“Il Codice di deontologia medica, nella sua formulazione attuale, impedisce al medico di effettuare e/o favorire atti finalizzati a provocare la morte del paziente. Nel contempo, impone al medico di rispettare la dignità del paziente, evitando ogni forma di accanimento terapeutico”.
Lo ha affermato il coordinatore della Consulta deontologica della Federazione nazionale degli Ordini dei Medici Chirurghi e Odontoiatri (Fnomceo), Pierantonio Muzzetto, in audizione alle commissioni riunite Giustizia e Affari sociali della Camera dei Deputati. Argomento: le tre proposte di legge, attualmente all’esame delle commissioni, in materia di eutanasia e rifiuto dei trattamenti sanitari.
“In ottemperanza dell’autodeterminazione del paziente da un lato, e nel rispetto della clausola di coscienza del medico dall’altro – ha aggiunto Muzzetto – l’attuazione della volontà del paziente nel rifiutare le cure, pone il ricorso alla sedazione profonda medicalmente indotta, come attività consentita al medico in coerenza e nel rispetto dei precetti deontologici. Tutto ciò nel rispetto della dignità del morente” L’audizione del rappresentante Fnomceo si è basato su un parere elaborato dalla Consulta della Federazione, poi fatto proprio dal Comitato centrale – l’organo di governo – e già presentato al Comitato nazionale per la bioetica. Il principio è che per il medico restano validi, e ineludibili, i principi del Codice deontologico.
“La Fnomceo – ha evidenziato Muzzetto – ritiene che il Codice deontologico continui ad avere le risposte adeguate ai bisogni di Salute del cittadino. Le cure palliative sono la soluzione che può mantenere intatto il rispetto della dignità della persona malata. La professione del medico segue da millenni un paradigma che vieta di procurare la morte del paziente. Se viene capovolto, occorre che ne discuta l’intera società, perché le conseguenze non si limitano all’agire del medico, del quale, comunque, non può essere limitata la libertà di coscienza. Se fosse approvata la legalizzazione all’aiuto al suicidio, verrebbe capovolto questo paradigma”.

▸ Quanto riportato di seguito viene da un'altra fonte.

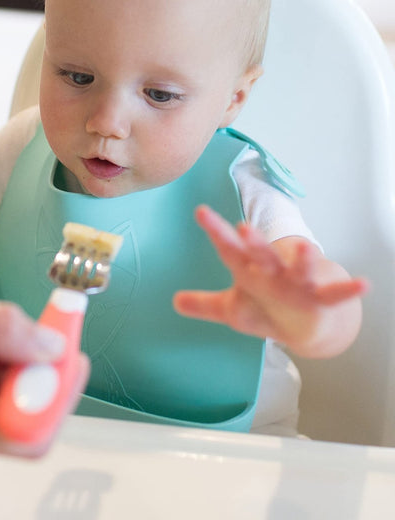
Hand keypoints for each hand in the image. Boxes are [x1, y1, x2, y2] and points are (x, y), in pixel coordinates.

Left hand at [173, 205, 366, 357]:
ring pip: (299, 269)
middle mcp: (272, 271)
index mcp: (248, 270)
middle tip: (243, 227)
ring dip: (302, 260)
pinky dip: (348, 291)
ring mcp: (296, 283)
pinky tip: (363, 284)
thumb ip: (204, 304)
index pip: (228, 248)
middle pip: (261, 255)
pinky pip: (334, 295)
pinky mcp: (318, 300)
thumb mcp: (231, 309)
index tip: (201, 212)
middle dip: (253, 243)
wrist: (300, 325)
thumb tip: (174, 302)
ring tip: (305, 248)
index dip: (215, 231)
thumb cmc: (266, 308)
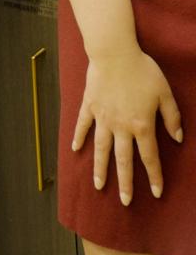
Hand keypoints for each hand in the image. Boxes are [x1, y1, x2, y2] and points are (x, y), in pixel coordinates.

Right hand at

“Consideriamo il dialogo sul suicidio assistito utile e necessario – ha proseguito l’espondente Fnomceo – crediamo che debba essere scevro da pregiudiziali ideologiche o politiche, e animato solo da sensibilità intellettuale e disponibilità a comprendere sino in fondo le ragioni di determinate scelte. Ma anche dalla volontà di valutare le possibili conseguenze del cambiamento del paradigma – quello che vede la malattia come il male e la morte come il nemico da sconfiggere – che sinora ha caratterizzato l’esercizio della professione medica”. “Le condotte agevolative che spianino la strada a scelte suicide non possono ricadere solo sul medico – ha argomentato – al medico deve anzi essere attribuito il ruolo di colui che tutela i soggetti più fragili. Il divieto di favorire o procurare la morte ha sempre protetto la professione medica e i cittadini, come insegna la storia. La Fnomceo ribadisce che i principi del nostro Codice sono esaustivi dell’esercizio della professione e che il paradigma che l’ha ispirato continua a essere valido. Per il rispetto della dignità della persona che soffre, grazie alla legge 38/2010 abbiamo strumenti adeguati che sono le cure palliative, la terapia del dolore fino alla sedazione profonda. Occorre applicare meglio queste terapie, che possono essere lo strumento migliore per evitare lesioni della dignità delle persone e prevenire richieste di suicidio”.